**ABOUT THIS TASK:**
Copy every line from the rows below that contains the word "together".

**SUPPLIED ENTRIES:**
□ □ □ □ □

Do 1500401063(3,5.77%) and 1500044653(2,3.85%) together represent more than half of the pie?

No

□ □ □ □ □

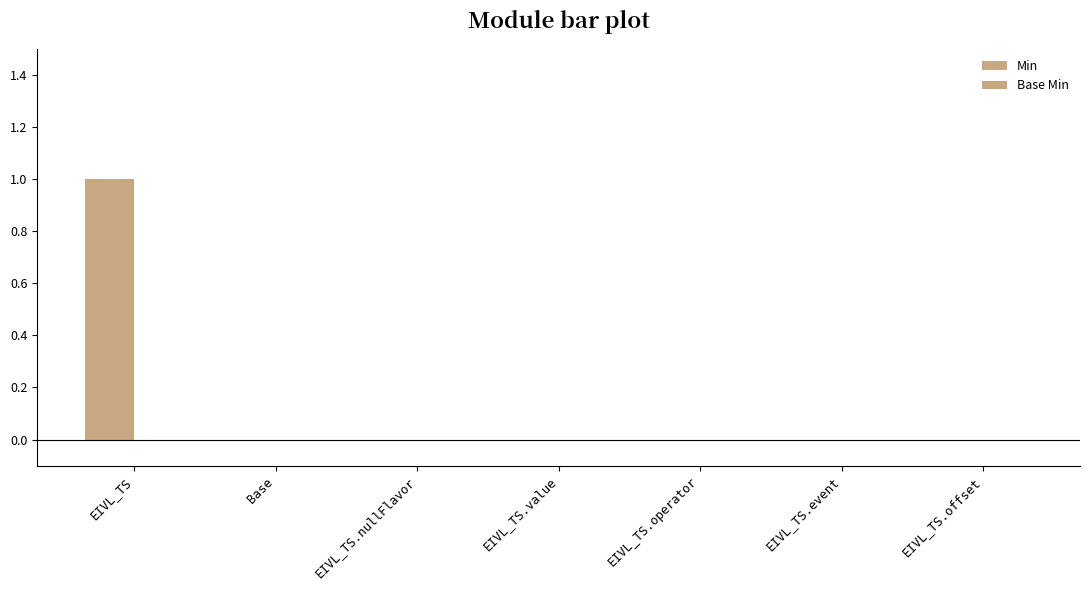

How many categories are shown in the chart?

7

□ □ □ □ □

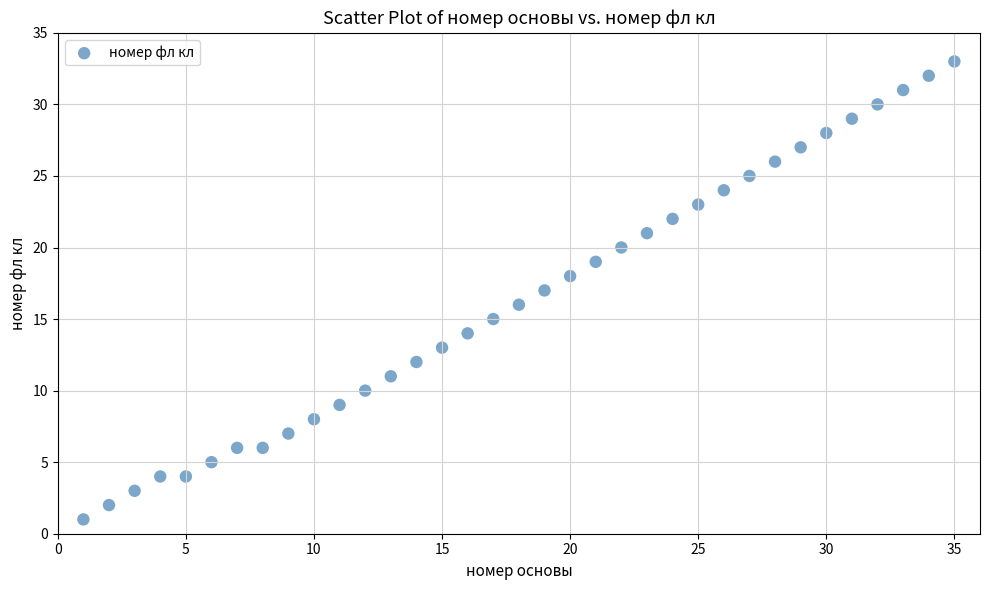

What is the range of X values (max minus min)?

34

□ □ □ □ □

**TASK RESULT:**
Do 1500401063(3,5.77%) and 1500044653(2,3.85%) together represent more than half of the pie?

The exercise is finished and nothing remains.